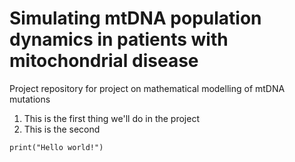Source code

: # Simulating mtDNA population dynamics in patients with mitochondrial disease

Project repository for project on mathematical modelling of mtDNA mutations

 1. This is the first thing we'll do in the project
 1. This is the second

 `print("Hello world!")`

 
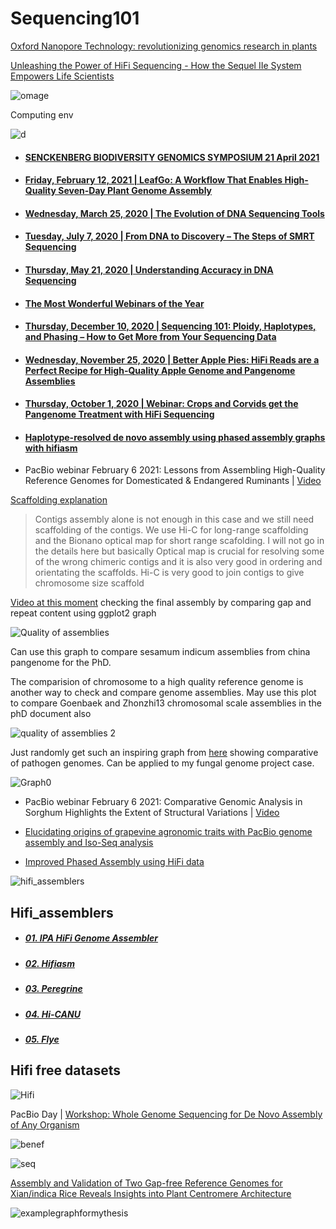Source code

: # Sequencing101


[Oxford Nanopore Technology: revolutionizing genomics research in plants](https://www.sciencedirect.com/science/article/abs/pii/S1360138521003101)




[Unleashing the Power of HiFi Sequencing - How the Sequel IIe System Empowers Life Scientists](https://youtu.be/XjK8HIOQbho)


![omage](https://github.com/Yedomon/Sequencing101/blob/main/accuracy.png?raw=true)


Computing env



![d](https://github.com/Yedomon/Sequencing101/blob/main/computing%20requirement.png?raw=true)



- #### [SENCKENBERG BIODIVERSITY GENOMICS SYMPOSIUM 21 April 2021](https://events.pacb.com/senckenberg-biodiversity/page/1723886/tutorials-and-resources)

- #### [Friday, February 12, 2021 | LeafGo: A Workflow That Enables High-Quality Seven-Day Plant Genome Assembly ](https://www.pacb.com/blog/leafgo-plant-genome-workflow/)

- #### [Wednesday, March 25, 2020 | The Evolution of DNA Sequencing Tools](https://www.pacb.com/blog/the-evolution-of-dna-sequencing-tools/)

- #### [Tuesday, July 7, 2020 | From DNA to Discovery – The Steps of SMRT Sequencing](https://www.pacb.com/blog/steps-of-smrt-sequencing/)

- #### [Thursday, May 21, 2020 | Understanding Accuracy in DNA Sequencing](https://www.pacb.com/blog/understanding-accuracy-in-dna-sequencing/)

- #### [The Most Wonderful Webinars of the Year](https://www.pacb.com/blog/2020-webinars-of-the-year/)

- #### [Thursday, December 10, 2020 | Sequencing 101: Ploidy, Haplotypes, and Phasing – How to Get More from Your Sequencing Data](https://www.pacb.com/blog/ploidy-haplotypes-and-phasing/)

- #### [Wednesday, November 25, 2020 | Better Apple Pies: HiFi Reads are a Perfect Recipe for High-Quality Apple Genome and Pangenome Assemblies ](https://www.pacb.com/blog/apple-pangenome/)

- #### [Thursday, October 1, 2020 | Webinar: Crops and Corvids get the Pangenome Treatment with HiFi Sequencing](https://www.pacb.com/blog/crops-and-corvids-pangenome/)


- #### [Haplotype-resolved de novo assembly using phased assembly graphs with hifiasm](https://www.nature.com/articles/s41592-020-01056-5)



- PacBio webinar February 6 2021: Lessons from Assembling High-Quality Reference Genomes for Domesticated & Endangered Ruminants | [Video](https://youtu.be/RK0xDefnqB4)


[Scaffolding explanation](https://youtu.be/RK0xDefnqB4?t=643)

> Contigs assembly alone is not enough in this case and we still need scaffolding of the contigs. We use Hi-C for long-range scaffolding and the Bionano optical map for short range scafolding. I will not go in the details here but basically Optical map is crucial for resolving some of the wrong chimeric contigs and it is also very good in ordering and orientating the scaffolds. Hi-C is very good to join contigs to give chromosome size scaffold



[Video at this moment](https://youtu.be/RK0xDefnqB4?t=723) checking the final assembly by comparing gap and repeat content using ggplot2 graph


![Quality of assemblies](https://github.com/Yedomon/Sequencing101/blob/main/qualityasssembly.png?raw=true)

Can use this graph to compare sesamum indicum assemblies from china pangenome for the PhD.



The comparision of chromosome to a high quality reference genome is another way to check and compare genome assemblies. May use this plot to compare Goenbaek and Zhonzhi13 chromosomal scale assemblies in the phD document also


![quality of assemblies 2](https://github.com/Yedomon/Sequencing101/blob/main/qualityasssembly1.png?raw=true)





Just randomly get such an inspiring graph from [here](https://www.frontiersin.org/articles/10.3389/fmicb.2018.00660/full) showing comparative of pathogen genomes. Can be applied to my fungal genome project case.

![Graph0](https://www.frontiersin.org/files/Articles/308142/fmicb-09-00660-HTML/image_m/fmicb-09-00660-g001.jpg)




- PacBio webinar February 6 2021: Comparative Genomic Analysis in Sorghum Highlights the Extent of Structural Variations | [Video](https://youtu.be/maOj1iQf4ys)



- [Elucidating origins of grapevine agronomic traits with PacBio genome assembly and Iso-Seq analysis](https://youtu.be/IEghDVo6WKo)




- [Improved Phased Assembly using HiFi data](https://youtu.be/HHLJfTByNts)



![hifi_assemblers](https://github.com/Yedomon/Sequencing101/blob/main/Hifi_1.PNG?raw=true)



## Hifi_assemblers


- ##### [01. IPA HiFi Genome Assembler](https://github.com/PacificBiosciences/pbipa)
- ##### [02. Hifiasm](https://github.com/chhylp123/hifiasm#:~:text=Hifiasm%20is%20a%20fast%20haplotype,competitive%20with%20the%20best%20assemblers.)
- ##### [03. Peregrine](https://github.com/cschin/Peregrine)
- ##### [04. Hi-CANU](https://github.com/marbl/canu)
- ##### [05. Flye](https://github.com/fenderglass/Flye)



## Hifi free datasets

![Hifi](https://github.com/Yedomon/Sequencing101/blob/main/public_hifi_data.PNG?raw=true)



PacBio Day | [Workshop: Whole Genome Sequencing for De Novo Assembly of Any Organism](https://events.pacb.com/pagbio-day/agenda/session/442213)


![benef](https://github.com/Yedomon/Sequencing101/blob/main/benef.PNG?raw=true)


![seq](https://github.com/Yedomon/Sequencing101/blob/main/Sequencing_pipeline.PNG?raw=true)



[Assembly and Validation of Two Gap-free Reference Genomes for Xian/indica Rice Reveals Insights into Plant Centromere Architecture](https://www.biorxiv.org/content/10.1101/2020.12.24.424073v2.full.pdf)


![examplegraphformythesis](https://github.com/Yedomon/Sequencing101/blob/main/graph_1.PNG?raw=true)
□ □ □ □ □
> **Description of the task**
Every record should come back exactly as it is, though none of the pictures should.

> **Written answer**
Source code

: # Simulating mtDNA population dynamics in patients with mitochondrial disease

Project repository for project on mathematical modelling of mtDNA mutations

 1. This is the first thing we'll do in the project
 1. This is the second

 `print("Hello world!")`

 
Source code

: # Sequencing101


[Oxford Nanopore Technology: revolutionizing genomics research in plants](https://www.sciencedirect.com/science/article/abs/pii/S1360138521003101)




[Unleashing the Power of HiFi Sequencing - How the Sequel IIe System Empowers Life Scientists](https://youtu.be/XjK8HIOQbho)


![omage](https://github.com/Yedomon/Sequencing101/blob/main/accuracy.png?raw=true)


Computing env



![d](https://github.com/Yedomon/Sequencing101/blob/main/computing%20requirement.png?raw=true)



- #### [SENCKENBERG BIODIVERSITY GENOMICS SYMPOSIUM 21 April 2021](https://events.pacb.com/senckenberg-biodiversity/page/1723886/tutorials-and-resources)

- #### [Friday, February 12, 2021 | LeafGo: A Workflow That Enables High-Quality Seven-Day Plant Genome Assembly ](https://www.pacb.com/blog/leafgo-plant-genome-workflow/)

- #### [Wednesday, March 25, 2020 | The Evolution of DNA Sequencing Tools](https://www.pacb.com/blog/the-evolution-of-dna-sequencing-tools/)

- #### [Tuesday, July 7, 2020 | From DNA to Discovery – The Steps of SMRT Sequencing](https://www.pacb.com/blog/steps-of-smrt-sequencing/)

- #### [Thursday, May 21, 2020 | Understanding Accuracy in DNA Sequencing](https://www.pacb.com/blog/understanding-accuracy-in-dna-sequencing/)

- #### [The Most Wonderful Webinars of the Year](https://www.pacb.com/blog/2020-webinars-of-the-year/)

- #### [Thursday, December 10, 2020 | Sequencing 101: Ploidy, Haplotypes, and Phasing – How to Get More from Your Sequencing Data](https://www.pacb.com/blog/ploidy-haplotypes-and-phasing/)

- #### [Wednesday, November 25, 2020 | Better Apple Pies: HiFi Reads are a Perfect Recipe for High-Quality Apple Genome and Pangenome Assemblies ](https://www.pacb.com/blog/apple-pangenome/)

- #### [Thursday, October 1, 2020 | Webinar: Crops and Corvids get the Pangenome Treatment with HiFi Sequencing](https://www.pacb.com/blog/crops-and-corvids-pangenome/)


- #### [Haplotype-resolved de novo assembly using phased assembly graphs with hifiasm](https://www.nature.com/articles/s41592-020-01056-5)



- PacBio webinar February 6 2021: Lessons from Assembling High-Quality Reference Genomes for Domesticated & Endangered Ruminants | [Video](https://youtu.be/RK0xDefnqB4)


[Scaffolding explanation](https://youtu.be/RK0xDefnqB4?t=643)

> Contigs assembly alone is not enough in this case and we still need scaffolding of the contigs. We use Hi-C for long-range scaffolding and the Bionano optical map for short range scafolding. I will not go in the details here but basically Optical map is crucial for resolving some of the wrong chimeric contigs and it is also very good in ordering and orientating the scaffolds. Hi-C is very good to join contigs to give chromosome size scaffold



[Video at this moment](https://youtu.be/RK0xDefnqB4?t=723) checking the final assembly by comparing gap and repeat content using ggplot2 graph


![Quality of assemblies](https://github.com/Yedomon/Sequencing101/blob/main/qualityasssembly.png?raw=true)

Can use this graph to compare sesamum indicum assemblies from china pangenome for the PhD.



The comparision of chromosome to a high quality reference genome is another way to check and compare genome assemblies. May use this plot to compare Goenbaek and Zhonzhi13 chromosomal scale assemblies in the phD document also


![quality of assemblies 2](https://github.com/Yedomon/Sequencing101/blob/main/qualityasssembly1.png?raw=true)





Just randomly get such an inspiring graph from [here](https://www.frontiersin.org/articles/10.3389/fmicb.2018.00660/full) showing comparative of pathogen genomes. Can be applied to my fungal genome project case.

![Graph0](https://www.frontiersin.org/files/Articles/308142/fmicb-09-00660-HTML/image_m/fmicb-09-00660-g001.jpg)




- PacBio webinar February 6 2021: Comparative Genomic Analysis in Sorghum Highlights the Extent of Structural Variations | [Video](https://youtu.be/maOj1iQf4ys)



- [Elucidating origins of grapevine agronomic traits with PacBio genome assembly and Iso-Seq analysis](https://youtu.be/IEghDVo6WKo)




- [Improved Phased Assembly using HiFi data](https://youtu.be/HHLJfTByNts)



![hifi_assemblers](https://github.com/Yedomon/Sequencing101/blob/main/Hifi_1.PNG?raw=true)



## Hifi_assemblers


- ##### [01. IPA HiFi Genome Assembler](https://github.com/PacificBiosciences/pbipa)
- ##### [02. Hifiasm](https://github.com/chhylp123/hifiasm#:~:text=Hifiasm%20is%20a%20fast%20haplotype,competitive%20with%20the%20best%20assemblers.)
- ##### [03. Peregrine](https://github.com/cschin/Peregrine)
- ##### [04. Hi-CANU](https://github.com/marbl/canu)
- ##### [05. Flye](https://github.com/fenderglass/Flye)



## Hifi free datasets

![Hifi](https://github.com/Yedomon/Sequencing101/blob/main/public_hifi_data.PNG?raw=true)



PacBio Day | [Workshop: Whole Genome Sequencing for De Novo Assembly of Any Organism](https://events.pacb.com/pagbio-day/agenda/session/442213)


![benef](https://github.com/Yedomon/Sequencing101/blob/main/benef.PNG?raw=true)


![seq](https://github.com/Yedomon/Sequencing101/blob/main/Sequencing_pipeline.PNG?raw=true)



[Assembly and Validation of Two Gap-free Reference Genomes for Xian/indica Rice Reveals Insights into Plant Centromere Architecture](https://www.biorxiv.org/content/10.1101/2020.12.24.424073v2.full.pdf)


![examplegraphformythesis](https://github.com/Yedomon/Sequencing101/blob/main/graph_1.PNG?raw=true)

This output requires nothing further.